Maybe in the handyman business You explain the realities of the business but, in General contracting You don't. Trust Me on that one.
Or, don't and bid how You prefer.


----------



## popagorgio (Aug 8, 2012)

cwatbay said:


> I have been in the business world for 45 years, and, I will tell that when a client wants an itemized list, or, separate materials and labor costs, they are shopping the job. This is a guarantee.
> 
> I have never won a job, when in a moment of weakness, I itemized or in anyway separated out my costs. That is not to say that I didn't let them know how much options or change orders would be.
> 
> ...


 well said..


----------



## DaVinciRemodel (Oct 7, 2009)

cwatbay said:


> I also, virtually never....which means 99.999% of the time, list make and model of the equipment or devices.......unless it is a government spec job, or, the client specially asked for those makes and models.


So your proposal just says you’ll install a light fixture? I don’t get to know what I’m getting and paying for? :blink:


----------



## bconley (Mar 8, 2009)

I don't have any problem breaking down job costs for clients.
If they don't like it oh well, it is what it is if they want or need a lower price they can change the scope.
I target upper end clients and most of them understand how business works (everyone needs to make a profit), and they don't have a problem paying for what they feel is good value.
They do have a problem paying for things that they don't understand like "where does all the money go?"
Being transparent allows for a trusting contractor/client relationship.


----------



## J L (Nov 16, 2009)

I think the client should be crystal clear on what they are getting based on a very detailed scope of work. Having said that, there's no reason they need to see my material take offs or my breakdown of labor.

I agree with others that this guy is throwing up a major red flag.


----------



## popagorgio (Aug 8, 2012)

I have to get back to work but, this has truly been interesting and I had a great deal of fun debating. Have a great day.


----------



## bwiab (Mar 17, 2006)

*Don't Do it!!!*

I think you've done what has been asked of you and there is no need to put any more work towards this bid. I previously thought that it was a good idea to be transparent with the home owner, but based upon my recent experience I would have to agree with popa and cwatbay.
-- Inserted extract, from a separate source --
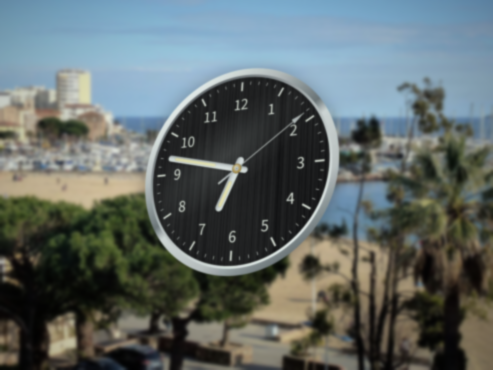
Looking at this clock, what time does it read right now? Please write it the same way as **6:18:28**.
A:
**6:47:09**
I would ask them, however, if you don't specify what types of fixtures and finishes the owner is getting, at what point do you do that and what if it is not what they envisioned?

See my whine at

http://www.contractortalk.com/f18/remodeling-basement-mechanicals-keep-replace-121156/


----------



## chris klee (Feb 5, 2008)

i think some of you are confusing scope with bid break down. 
i will provide a scope with every job. it breaks down what i am doing as far as labor and spells out what materials i am planning on using.
i will break down a quote as far as what each phase will cost, but thats about it. 

here is an example for a simple job

Room 8: 
Drywall repair
Paint room
Remove and replace carpet
Supply and install radiant baseboard heat covers(20lf)
Electric- repair outlets and replace ceiling fan/light combo
Total $x,x00.00
Using materials equal to last years project….

Room 13:
Skim coat walls and ceilings –prep for paint
Paint room
Remove and replace carpet
Supply and install radiant baseboard heat covers(25lf)
Electric- reset conduit for light on fan/light combo
Total $x,x00.00
Massive amount of drywall repairs to walls….

Bathroom option 1:
Remove and replace 2 sink faucets
Total $***.00

Bathroom option 2:
Remove and replace 3 vanity cabinets, 3 sink faucets, and 3 sinks with counter tops
Remove mirror and replace with 3 18”x24” mirrors
Debris removal
Total $x,***.00


This i could see doing, but for a screened in porch i don't think i would do more than one price, just a good scope of work and a good list of materials used.

good luck to you


----------



## chris klee (Feb 5, 2008)

greg24k said:


> With that said, when someone asks to take 15k off the bid, you walk away from the job... period, because if you lower your bid that much, it makes you look bad.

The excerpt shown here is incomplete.